── Kutipan Terpilih
Kisah 3 Jenderal Mongol Dihukum Cambuk oleh Khubilai Khan Gara-gara Gagal Kalahkan Majapahit
loading...
A
A
A
JAKARTA - Kisahtiga Jenderal Mongol dihukum cambuk oleh Khubilai Khan gara-gara bala tentara mereka dikhianati dan gagal mengalahkan Majapahit yang dipimpin Raden Wijaya menjadi saksi sejarah yang diyakini hingga sekarang.
Kaisar Mongol Khubilai Khan yang berkuasa pada 1260-1293. Foto/Istimewa/Avid-archer
Peristiwa ini berawal dari ekspansi Kekaisaran Mongol di bawah pemerintahan Khubilai Khan ke wilayah Asia Tenggara pada akhir abad ke-13.
Kekaisaran Mongol mengincar Pulau Jawa dengan pusat kekuasaan yang berada di Kerajaan Singasari pada masa itu.
Ekspansi kekuasan itu dilakukan Khubilai Khan dengan mengirim utusan ke Singhasari pada tahun 1280, 1281, dan 1286. Utusan itu dikirim untuk meminta Raja Singasari, Kertanegara mengakui kekuasaan Khubilai Khan dan menjadi bawahan Mongol.
Sontak, Raja Singasari Kertanegara yang berkuasa di Tanah Jawa marah besar dengan permintaan itu dan tidak mau tunduk pada keinginan Khubilai Khan.
────
Dalam kutipan tentang ekspansi Mongol, pada tahun berapa saja Khubilai Khan mengirim utusan ke Singhasari? Gunakan kutipan di atas sebagai satu-satunya sumber.
── Baris Data
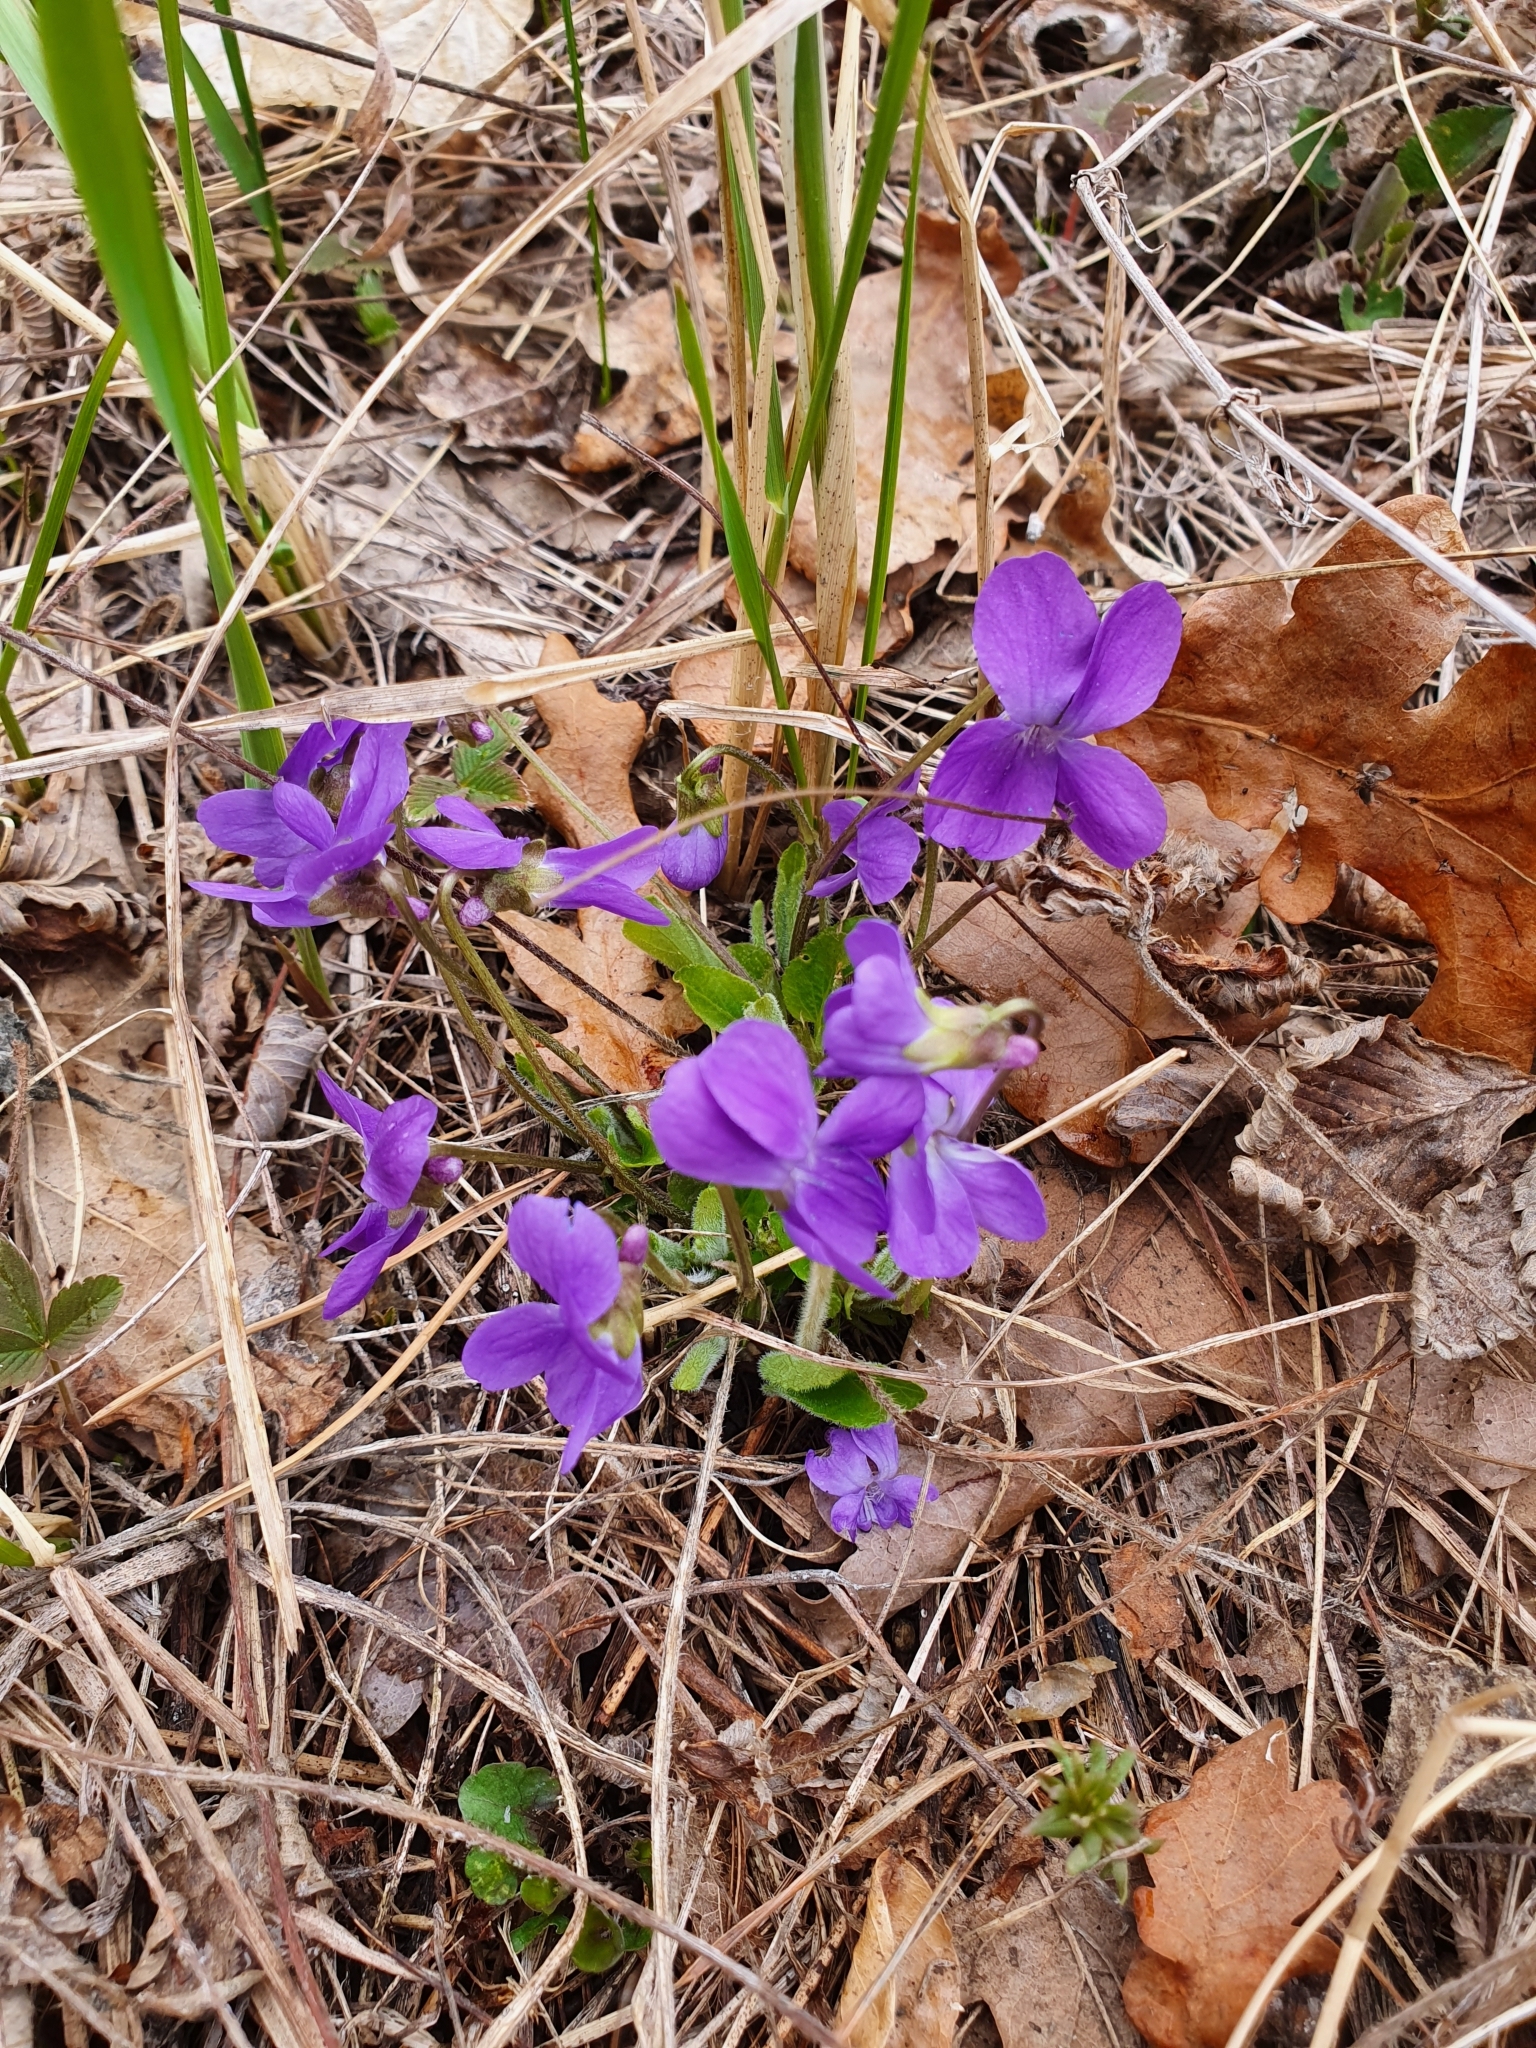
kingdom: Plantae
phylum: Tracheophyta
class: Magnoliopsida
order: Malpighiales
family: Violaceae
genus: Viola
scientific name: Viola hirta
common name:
────
── Baris Data
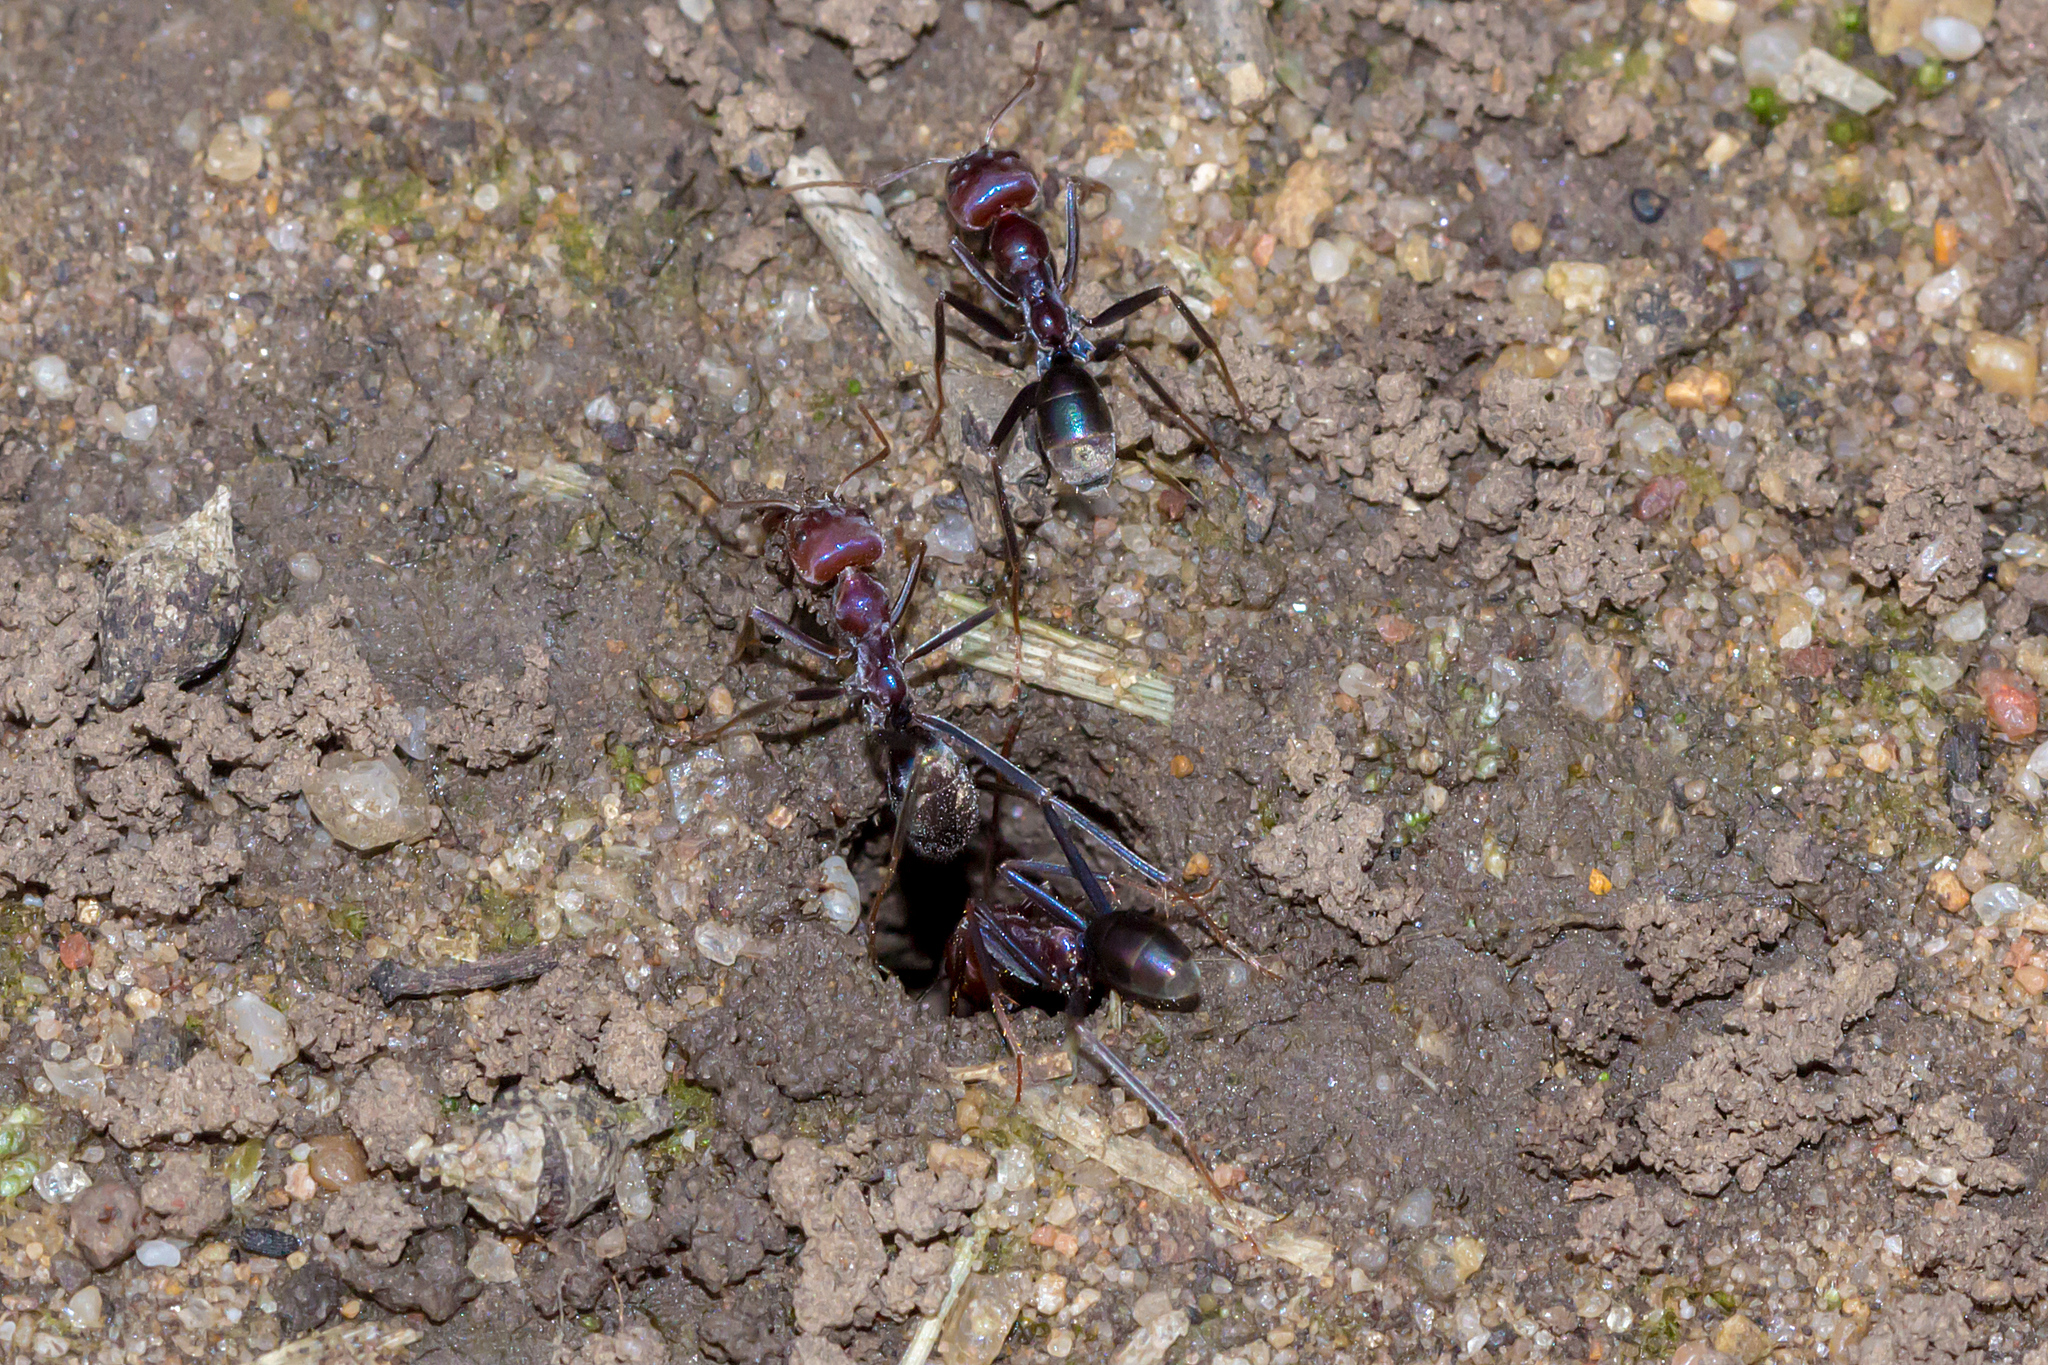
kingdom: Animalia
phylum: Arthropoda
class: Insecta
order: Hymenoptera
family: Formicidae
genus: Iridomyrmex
────
Hasil Latihan:
Pada tahun 1280, 1281, dan 1286.